**Aim of the task**
For each line below, write it out exactly as it appears.

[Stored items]
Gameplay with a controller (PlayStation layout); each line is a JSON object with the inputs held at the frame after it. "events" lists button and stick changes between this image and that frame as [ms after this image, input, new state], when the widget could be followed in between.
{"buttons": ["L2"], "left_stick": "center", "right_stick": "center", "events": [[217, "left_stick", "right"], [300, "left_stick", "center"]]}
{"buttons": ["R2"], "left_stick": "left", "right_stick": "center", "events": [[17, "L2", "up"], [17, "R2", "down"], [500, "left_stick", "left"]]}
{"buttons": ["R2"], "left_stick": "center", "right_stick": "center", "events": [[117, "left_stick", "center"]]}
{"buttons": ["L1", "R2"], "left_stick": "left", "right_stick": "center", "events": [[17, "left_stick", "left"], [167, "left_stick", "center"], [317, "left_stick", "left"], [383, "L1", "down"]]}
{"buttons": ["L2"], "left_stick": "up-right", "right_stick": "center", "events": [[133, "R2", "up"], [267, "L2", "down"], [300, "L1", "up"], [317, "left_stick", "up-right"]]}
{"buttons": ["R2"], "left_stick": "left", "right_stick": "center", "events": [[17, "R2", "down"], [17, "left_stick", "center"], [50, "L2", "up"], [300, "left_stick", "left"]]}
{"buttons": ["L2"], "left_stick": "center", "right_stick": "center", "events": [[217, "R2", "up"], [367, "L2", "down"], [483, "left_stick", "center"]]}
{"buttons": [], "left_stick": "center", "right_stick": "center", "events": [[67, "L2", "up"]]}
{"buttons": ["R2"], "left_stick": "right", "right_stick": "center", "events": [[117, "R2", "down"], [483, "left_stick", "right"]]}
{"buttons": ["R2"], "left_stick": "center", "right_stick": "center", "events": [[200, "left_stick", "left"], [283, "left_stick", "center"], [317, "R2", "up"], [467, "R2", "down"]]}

**Solution to the exercise**
Gameplay with a controller (PlayStation layout); each line is a JSON object with the inputs held at the frame after it. "events" lists button and stick changes between this image and that frame as [ms after this image, input, new state], when the widget could be followed in between.
{"buttons": ["L2"], "left_stick": "center", "right_stick": "center", "events": [[217, "left_stick", "right"], [300, "left_stick", "center"]]}
{"buttons": ["R2"], "left_stick": "left", "right_stick": "center", "events": [[17, "L2", "up"], [17, "R2", "down"], [500, "left_stick", "left"]]}
{"buttons": ["R2"], "left_stick": "center", "right_stick": "center", "events": [[117, "left_stick", "center"]]}
{"buttons": ["L1", "R2"], "left_stick": "left", "right_stick": "center", "events": [[17, "left_stick", "left"], [167, "left_stick", "center"], [317, "left_stick", "left"], [383, "L1", "down"]]}
{"buttons": ["L2"], "left_stick": "up-right", "right_stick": "center", "events": [[133, "R2", "up"], [267, "L2", "down"], [300, "L1", "up"], [317, "left_stick", "up-right"]]}
{"buttons": ["R2"], "left_stick": "left", "right_stick": "center", "events": [[17, "R2", "down"], [17, "left_stick", "center"], [50, "L2", "up"], [300, "left_stick", "left"]]}
{"buttons": ["L2"], "left_stick": "center", "right_stick": "center", "events": [[217, "R2", "up"], [367, "L2", "down"], [483, "left_stick", "center"]]}
{"buttons": [], "left_stick": "center", "right_stick": "center", "events": [[67, "L2", "up"]]}
{"buttons": ["R2"], "left_stick": "right", "right_stick": "center", "events": [[117, "R2", "down"], [483, "left_stick", "right"]]}
{"buttons": ["R2"], "left_stick": "center", "right_stick": "center", "events": [[200, "left_stick", "left"], [283, "left_stick", "center"], [317, "R2", "up"], [467, "R2", "down"]]}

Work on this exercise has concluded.